This story originally appeared in the Nov. 25 issue of the Community Voice. For your own subscription, call 270-384-9454.
Annita Dial’s Thanksgiving celebrations are probably a little different than what most people have around Columbia. Sure, there is always a big turkey, there are mashed potatoes, green beans, dressing and even several desserts. She says everyone always eats too much.
However, what makes Dial’s annual dinner a little different is after the meal, she reads, “The Boy Who Fell Off the Mayflower,” the story of John Howland by P.J. Lynch. Howland is Dial’s ancestor and he sailed to America on the Mayflower. The reading closes out the evening festivities each year.
“The tradition of reading the book with the grandkids has been something we’ve done probably the last four or five years. We include everyone in the group most of the time,” Dial said. “Everybody that’s blood related has a shirt listing all of our descendants dating back to John Howland. We wear those that day. The kids are probably over the traditions, I think, by now. But now they know it is important to me and it is mom being mom.”
Dial was born and raised in Columbia. She graduated Adair County High School in 1989 and is the single mom to eight children. Dial developed a love of history and genealogy as a child. Now, researching her family is a passion.

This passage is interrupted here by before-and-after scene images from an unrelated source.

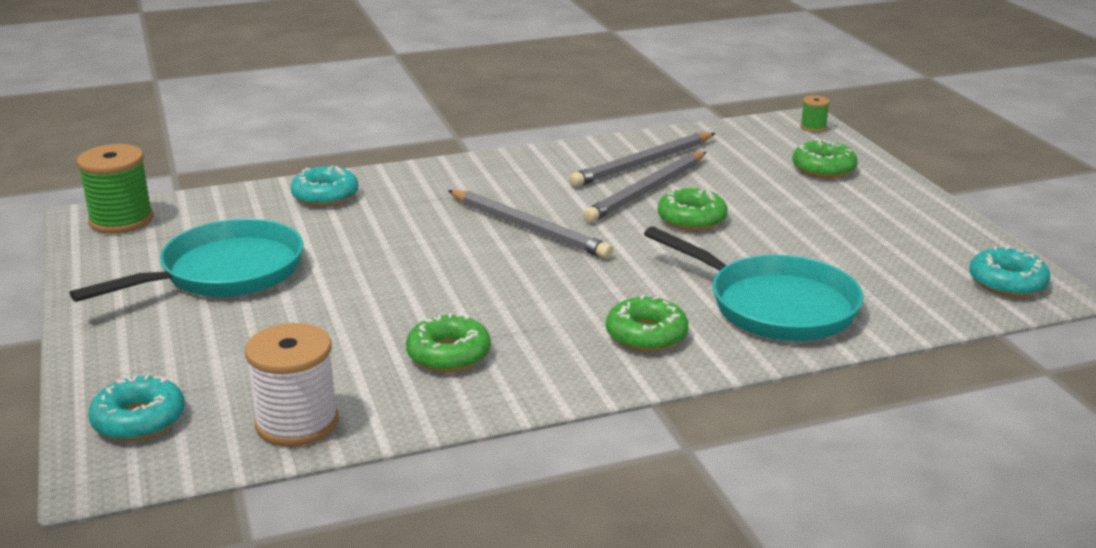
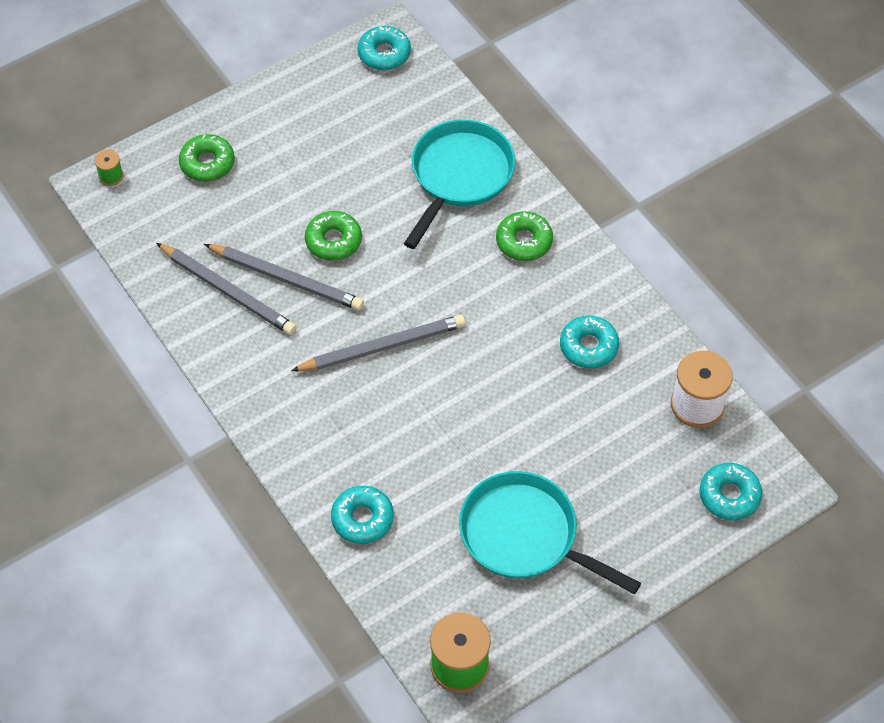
camera: 105 degrees left, 30 degrees up
green donut [406,313,491,372] -> turquoise donut [560,316,619,369]
grey pencil [448,190,613,259] -> grey pencil turned 45 degrees clockwise [291,315,466,371]

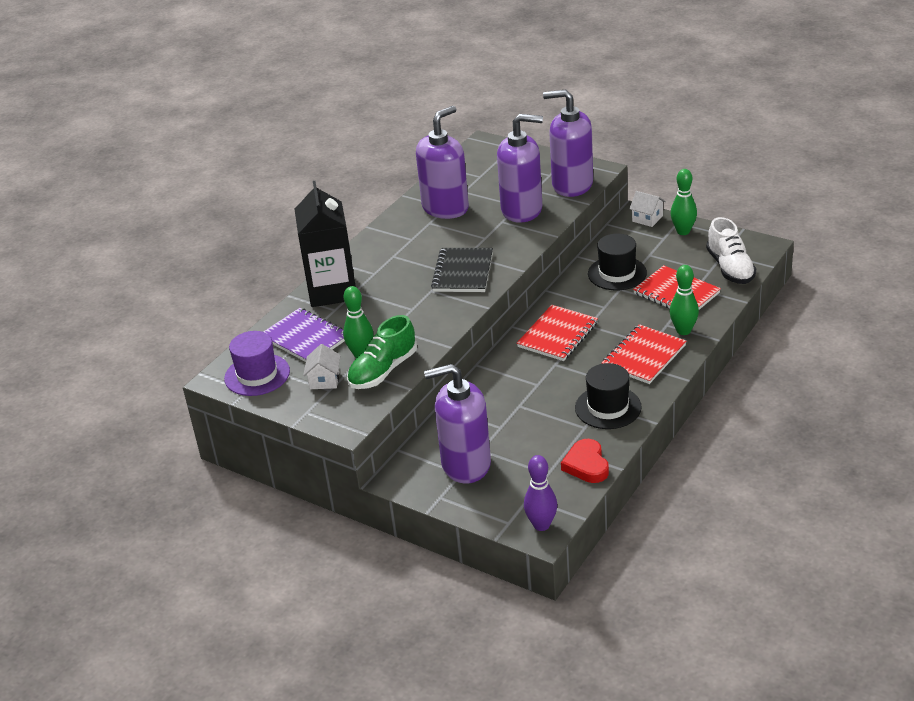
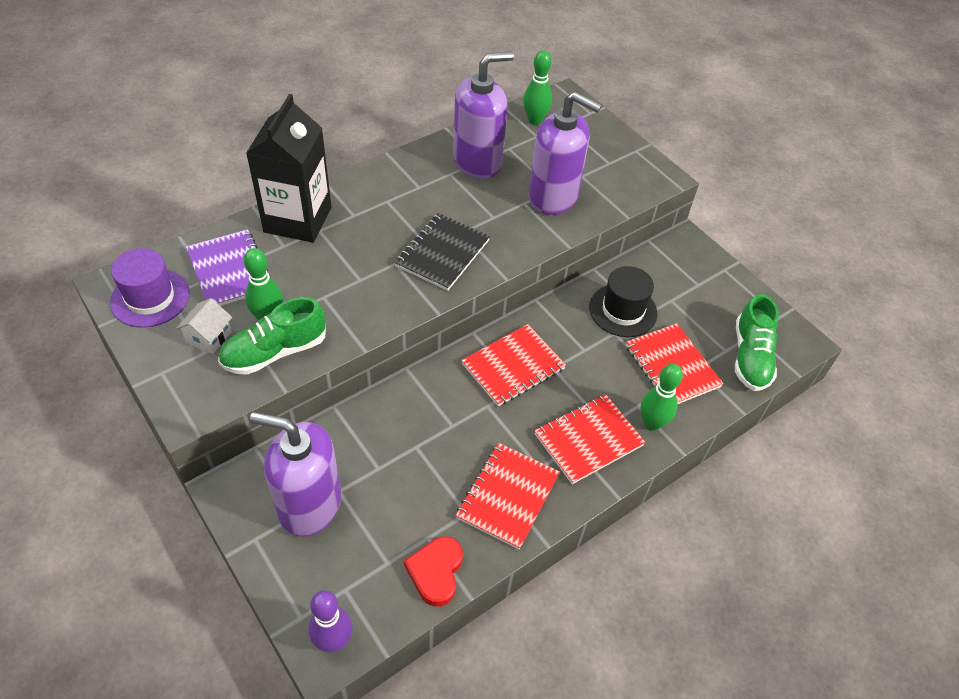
camera: 15 degrees right, 15 degrees up
purple soap dispenser [543,90,593,197] -> none
black hat [575,363,642,429] -> red notebook [456,443,560,549]
white house [629,191,666,227] -> none
green bowling pin [671,169,697,235] -> green bowling pin moved to [523,50,552,125]
white shoe [706,217,756,284] -> green shoe [735,294,779,391]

“I started by filling out a five-generation chart on my family. When I did that, then you have to link onto new charts,” Dial said. “After so long, you get to where you can connect to people. You have to take the info and then search for yourself.”
That’s how Dial found out she was an ancestor to Howland and his connection to the Mayflower.
“It wasn’t really surprising,” Dial said. “I was very happy when we found out because I wanted that piece of history. I also have an ancestor that was at Valley Forge with George Washington. I even have other family members that fought in the Revolutionary War.”
She said the process was tedious. With family members spread liter- ally across the country, tracking down the information has been a lot of work. She received a lot of help from the John Howland Society, a group designed to track descendants of the infamous Mayflower passenger.
“I have always liked history and I think the neat thing is to be able to place my ancestors where history was taking place,” Dial said. “Knowing all of this kind of helps me place myself where they were.”
Dial hopes her children and grandchildren will feel the same way. That, in a nutshell, is why she reads the story to her family each Thanksgiving.
“I love Thanksgiving, and nothing has changed about that over the years,” she said. “I am hoping this tradition continues in the family. I would like to be reading the book with my great, great, great grandchildren, and I hope when I am not around, my children will carry on the tradition. I hope they always remember family is important.”